Holding the Line on Ultimate Beneficial Ownership
25 Mar 2020

The misuse of legal structures for illicit activities has been the subject of intense global scrutiny since the release of the Panama Papers in April 2016 and the Paradise Papers in November 2017. Since then, the requirements around the identification of the UBOs (ultimate beneficial owners) of legal entities have moved up on the regulatory agenda, increasing the need for financial institutions to identify, verify and screen beneficial owners.

Prior to the leaks, the FATF (Financial Action Task Force) Recommendations had already set out obligations for financial institutions to identify beneficial owners, take reasonable steps to verify their identities, and understand the control structures of customers that legal persons (e.g. companies) and legal arrangements (e.g. trusts).

To address the challenges many jurisdictions experience in trying to ensure ownership transparency, last October the FATF released a best practice paper offering guidance on measures countries should consider to facilitate access to beneficial ownership and control information by financial institutions and other entities.

However, there remains a large gap between the best practices put forward by the FATF and market realities, and progress to enhance beneficial ownership transparency has been uneven, given that jurisdictions often have different methods for defining and recording ownership.

Closing the transparency gap

In the US, no state currently requires disclosure of beneficial owners to set up a company. In fact, most states do not even require information about the officers and directors who will be managing the company.

FinCEN’s CDD Rule was issued to address this vulnerability, requiring financial institutions to identify and verify the identities of UBOs of legal entity customers at the time of account opening and defined points thereafter. While the CDD Rule became fully enforceable in May 2018, it is “not a comprehensive solution to the problem”, according to the US Treasury Department.

Last month, the US Treasury issued its 2020 national strategy for combatting terrorist and other illicit financing, calling for legislative action to require the disclosure of beneficial ownership information at the time of company formation. This “gap” was cited as one of the principal reasons for the US’ “failing grade” on beneficial ownership transparency in its 2016 FATF mutual evaluation report.

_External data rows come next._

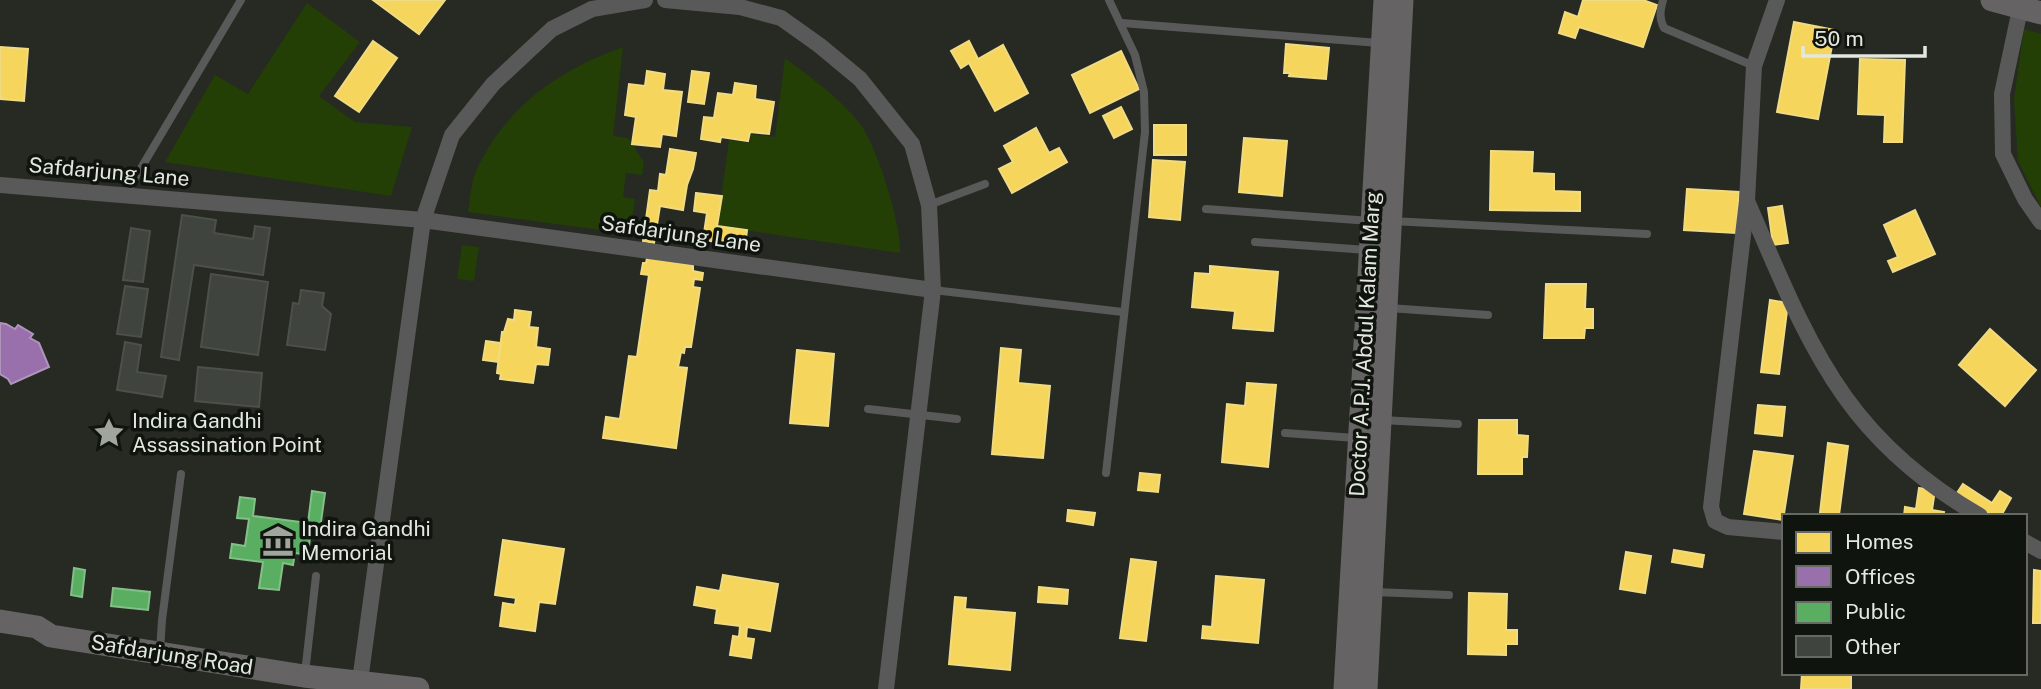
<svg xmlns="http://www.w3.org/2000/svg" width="2041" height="689" font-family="'Public Sans',sans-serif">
  <rect width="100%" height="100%" fill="#262a23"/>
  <g fill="#233f06">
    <polygon points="307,3 360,42 319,96 355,122 412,127 391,196 165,162 215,75 248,94"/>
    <polygon points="2024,29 2041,34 2041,207 2018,161 2014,99"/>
    <path d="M623,47L613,136L628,138L644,162L642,175L626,173L623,197L635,199L630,234L468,212C470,198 471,182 477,169C507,106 559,70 623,47Z"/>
    <path d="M785,58C810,77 837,96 858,121C876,142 902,225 900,253L717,226L729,140L750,143L751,134L775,137Z"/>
    <polygon points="462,245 479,247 474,281 457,279"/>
  </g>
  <g fill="#f6d55c" stroke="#f0db83" stroke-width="2">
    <polygon points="373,0 445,0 419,34"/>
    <polygon points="1583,0 1643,0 1657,5 1643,47 1579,27 1575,38 1559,33 1565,12 1578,17"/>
    <polygon points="1794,22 1835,30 1818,119 1777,112"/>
    <polygon points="373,41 397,58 359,112 335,96"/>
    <polygon points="969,41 978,59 1003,45 1028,93 995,111 969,63 961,68 951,51"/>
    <polygon points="1286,44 1329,48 1326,79 1289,76 1290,73 1284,73"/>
    <polygon points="0,47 28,49 24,101 0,99"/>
    <polygon points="1121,51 1139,89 1090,113 1072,75"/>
    <polygon points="1860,59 1905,60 1902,142 1884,142 1885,115 1858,114"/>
    <polygon points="647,71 665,74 663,90 682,92 676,136 662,134 660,147 632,144 636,117 625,115 629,84 645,86"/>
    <polygon points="692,71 709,73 704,104 688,102"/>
    <polygon points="735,83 756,86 755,99 774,102 769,134 750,132 748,141 721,137 720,142 701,139 704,117 714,118 718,93 733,95"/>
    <polygon points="1121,107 1132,129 1114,138 1103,116"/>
    <rect x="1154" y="125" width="32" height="30"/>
    <polygon points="1036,128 1049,153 1059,148 1067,162 1012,193 999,169 1013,162 1004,146"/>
    <polygon points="1244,138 1287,141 1282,196 1239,192"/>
    <polygon points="670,149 696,153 693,169 687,185 683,210 660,206 654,243 643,241 650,190 658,191 660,174 666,175"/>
    <polygon points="1491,151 1533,152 1532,173 1554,174 1554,191 1580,192 1580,211 1490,210"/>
    <polygon points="1153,160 1185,162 1180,220 1149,217"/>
    <polygon points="1687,189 1739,192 1736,233 1684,230"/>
    <polygon points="696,193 722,196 717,226 747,230 745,246 703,240 707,213 694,211"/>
    <polygon points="1782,206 1788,243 1773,245 1768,208"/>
    <polygon points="1915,210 1935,254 1893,272 1888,261 1898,257 1884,225"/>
    <polygon points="647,258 693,265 693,271 703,273 702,280 694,279 693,287 700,288 691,347 685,347 684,353 681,352 678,367 687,368 676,448 603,438 606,417 620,419 629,356 637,357 649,275 641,274 643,263 646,263"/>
    <polygon points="1210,266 1278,272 1273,331 1233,328 1235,311 1192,307 1195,273 1210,274"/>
    <polygon points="1546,284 1586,284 1585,309 1593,309 1593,328 1585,328 1584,338 1544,338"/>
    <polygon points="1770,300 1788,303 1779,374 1761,372"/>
    <polygon points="515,310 531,312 529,327 538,328 536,347 550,349 548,365 536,364 533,383 500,379 501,374 497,373 502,332 504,332 508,319 514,320"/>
    <polygon points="1990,329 2036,370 2005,406 1959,365"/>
    <polygon points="486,341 501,343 498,362 483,360"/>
    <polygon points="1001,348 1021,350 1018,383 1050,386 1043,458 992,454"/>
    <polygon points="797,350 834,354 828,426 790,423"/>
    <polygon points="1247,383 1276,385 1268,467 1222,462 1227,404 1245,406"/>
    <polygon points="1758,405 1785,407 1782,436 1755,433"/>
    <polygon points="1479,420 1517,420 1517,435 1528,436 1527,457 1522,457 1522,474 1478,474"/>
    <polygon points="1828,443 1848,446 1839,515 1820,513"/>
    <polygon points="1754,451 1793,456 1783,520 1744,514"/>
    <polygon points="1140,473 1160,475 1158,492 1138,490"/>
    <polygon points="1963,484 1992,503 2000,491 2011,498 2001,516 1992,516 1957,493"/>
    <polygon points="1919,488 1935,490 1932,510 1944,512 1943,516 1904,516 1905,507 1916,509"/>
    <polygon points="1068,510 1095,513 1093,525 1067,521"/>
    <polygon points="503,540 564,549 555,604 539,602 535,631 500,626 503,603 515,605 516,598 495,595"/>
    <polygon points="1674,550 1704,555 1702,567 1672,562"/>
    <polygon points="1626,552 1651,556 1645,593 1620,589"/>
    <polygon points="1131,559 1156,562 1146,641 1120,638"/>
    <polygon points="2034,570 2041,571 2041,623 2033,623"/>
    <polygon points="723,575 778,584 770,631 747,627 746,638 754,639 751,658 730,655 733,636 739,637 740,626 715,623 717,609 694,605 697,587 720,591"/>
    <polygon points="1216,576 1264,580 1258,643 1202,638 1203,626 1212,627"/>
    <polygon points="1039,587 1068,590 1067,604 1038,602"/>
    <polygon points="1469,593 1507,594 1506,630 1517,630 1517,644 1506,644 1506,655 1468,654"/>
    <polygon points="955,597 966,598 965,609 1015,613 1010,670 949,664"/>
    <polygon points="1802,673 1851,673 1851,689 1801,689"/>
  </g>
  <polygon fill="#9970ab" stroke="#af94bb" stroke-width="2" points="0,323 6,324 15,329 18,325 33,334 30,338 39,343 49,367 11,384 8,379 0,374"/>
  <g fill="#5aae61" stroke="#83bf87" stroke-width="2">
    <polygon points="312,491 325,493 320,529 311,528 308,555 295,553 293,565 283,563 279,590 259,588 263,562 230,558 232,544 245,546 249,519 237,518 240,497 255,499 253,516 308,523"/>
    <polygon points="74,568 85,570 82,597 71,595"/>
    <polygon points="113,588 150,592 148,610 111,606"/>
  </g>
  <g fill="#40443e" stroke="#4c504a" stroke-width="2">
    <polygon points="182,215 216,220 214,233 253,239 255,226 270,228 263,275 194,265 179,360 161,357"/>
    <polygon points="131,228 150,231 143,282 123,280"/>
    <polygon points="211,274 268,282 258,355 201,347"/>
    <polygon points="125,286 148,289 141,337 117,334"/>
    <polygon points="301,290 324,293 322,306 331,314 325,350 287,345 293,303 299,304"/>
    <polygon points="125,342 141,345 137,372 166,376 162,397 117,390"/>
    <polygon points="198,367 262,373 259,407 195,401"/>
  </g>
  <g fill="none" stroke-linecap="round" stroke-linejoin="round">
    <g stroke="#5a5959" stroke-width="8">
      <path d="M1663,0C1660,11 1659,18 1664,28L1754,66"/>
      <polyline points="1122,23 1379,43"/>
      <polyline points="125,195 241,0"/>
      <polyline points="929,205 985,184"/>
      <polyline points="1206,209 1371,221"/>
      <polyline points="1391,221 1647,234"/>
      <polyline points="1255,242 1367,250"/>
      <polyline points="933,290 1123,312"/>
      <polyline points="1389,308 1488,315"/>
      <polyline points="868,409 957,419"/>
      <polyline points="1381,420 1458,424"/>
      <polyline points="1285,433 1356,438"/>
      <polyline points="1106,473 1145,132 1144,92 1135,55 1109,0"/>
      <polyline points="1375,592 1449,595"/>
      <polyline points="160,651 162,620 181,474"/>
      <polyline points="305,673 316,576"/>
    </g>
    <g stroke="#5a5959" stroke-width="16">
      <polyline points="665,0 740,7 781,18 819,45 860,79 912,144 929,205 933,290 886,689"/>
      <polyline points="1777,0 1754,66 1747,201 1711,507 1715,521 1728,527 1784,532"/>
      <polyline points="2022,0 2002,94 2003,154 2025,199 2041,222"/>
      <polyline points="0,185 423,220 933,290"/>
      <path d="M1747,201C1776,267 1803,338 1845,397C1880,446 1928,486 1980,516"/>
      <polyline points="2025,542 2041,551"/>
      <polyline points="360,681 423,220 452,135 493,84 552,29 592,9 645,0"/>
    </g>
    <g stroke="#666364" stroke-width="23">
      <polyline points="1992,0 2041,13"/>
      <polyline points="0,621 37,627 51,636 304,676 418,689"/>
      <polyline points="1345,689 1385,0"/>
      <polyline points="1366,689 1402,0"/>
    </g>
  </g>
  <defs>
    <symbol id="sight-bare" viewBox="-9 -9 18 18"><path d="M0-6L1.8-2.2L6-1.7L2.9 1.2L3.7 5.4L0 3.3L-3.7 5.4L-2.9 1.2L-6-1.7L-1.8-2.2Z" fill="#a0a69d" stroke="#10140e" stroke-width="2.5" paint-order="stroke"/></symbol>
    <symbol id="museum-bare" viewBox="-9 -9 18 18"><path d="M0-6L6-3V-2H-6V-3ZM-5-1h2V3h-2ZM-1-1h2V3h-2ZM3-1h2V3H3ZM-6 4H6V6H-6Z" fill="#a0a69d" stroke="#10140e" stroke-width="2.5" paint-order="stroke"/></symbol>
  </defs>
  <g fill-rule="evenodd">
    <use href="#sight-bare" x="87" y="411" width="44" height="44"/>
    <use href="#museum-bare" x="256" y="519" width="44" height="44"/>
  </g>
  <g text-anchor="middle" stroke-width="7" stroke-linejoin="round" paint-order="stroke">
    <g font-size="21" fill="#e2e8df" stroke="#10140e">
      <text transform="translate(109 172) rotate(5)" y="7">Safdarjung Lane</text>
      <text transform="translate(681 234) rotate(8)" y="7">Safdarjung Lane</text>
      <text transform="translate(1365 344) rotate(-87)" y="7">Doctor A.P.J. Abdul Kalam Marg</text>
      <text transform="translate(172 655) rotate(9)" y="7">Safdarjung Road</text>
    </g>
    <g font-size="21" fill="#e2e8df" stroke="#10140e" text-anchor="start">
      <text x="132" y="428">Indira Gandhi<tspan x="132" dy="24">Assassination Point</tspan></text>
      <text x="301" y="536">Indira Gandhi<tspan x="301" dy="24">Memorial</tspan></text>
    </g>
  </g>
  <rect x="1782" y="514" width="245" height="161" fill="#10140e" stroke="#646962" stroke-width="2"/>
  <rect x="1796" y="532" width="35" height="21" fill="#f6d55c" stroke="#646962" stroke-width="2"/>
  <text x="1845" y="549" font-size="21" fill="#e2e8df">Homes</text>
  <rect x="1796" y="566" width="35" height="21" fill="#9970ab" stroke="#646962" stroke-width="2"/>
  <text x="1845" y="584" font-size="21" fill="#e2e8df">Offices</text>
  <rect x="1796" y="602" width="35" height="21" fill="#5aae61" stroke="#646962" stroke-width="2"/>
  <text x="1845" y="619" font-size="21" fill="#e2e8df">Public</text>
  <rect x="1796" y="636" width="35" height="21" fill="#40443e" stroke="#646962" stroke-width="2"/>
  <text x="1845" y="654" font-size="21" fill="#e2e8df">Other</text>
  <path d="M1803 46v10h122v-10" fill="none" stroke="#e2e8df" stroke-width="3.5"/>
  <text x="1814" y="46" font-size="21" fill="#e2e8df" stroke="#10140e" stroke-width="5" paint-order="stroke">50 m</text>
</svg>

In Asia, Hong Kong and Singapore require all companies to maintain an up-to-date list of their UBOs in the form of significant controllers. In Malaysia, companies are required to maintain basic ownership information, which is available to the public. Japan requires companies to declare UBOs upon establishment, but changes in beneficial ownership are not covered.

To try and address transparency gaps, and eventually become fully compliant with the FATF Recommendations, a number of Asian jurisdictions have also indicated they are exploring the possible introduction of public registers of beneficial owners – including Australia, New Zealand, Japan, Malaysia and Indonesia.

The introduction of public UBO registers in each member state was the EU’s direct response to the Panama Papers, forming part of the 5th Anti-Money Laundering Directive (5AMLD) which took effect on 10 January 2020. The previous directive – 4AMLD – did include a requirement to collect beneficial ownership information on companies and trusts, but it did not require this information to be made public.

Despite having two years lead time for compliance, the majority of EU member states either still do not have a centralised register of beneficial owners, or they have imposed registration requirements or other restrictions that inhibit full public access. According to campaigning group Global Witness, only six EU states – including the UK – have complied with the requirement so far.

A persistent stumbling block

“Although progress is being made in many jurisdictions, a persistent stumbling block is a lack of independent and reliable UBO data,” says Phillip Malcolm, Regional Performance Director for Asia Pacific at Refinitiv. “Countries that have a beneficial ownership register in place are better able to support enforcement action because of the enhanced access to ownership information.”

“But in many jurisdictions, especially where such registers are not present, authorities largely rely on banks and financial institutions to supply beneficial ownership information. In many cases this information is incomplete and inaccurate, ultimately hindering efforts to crack down on financial crime.”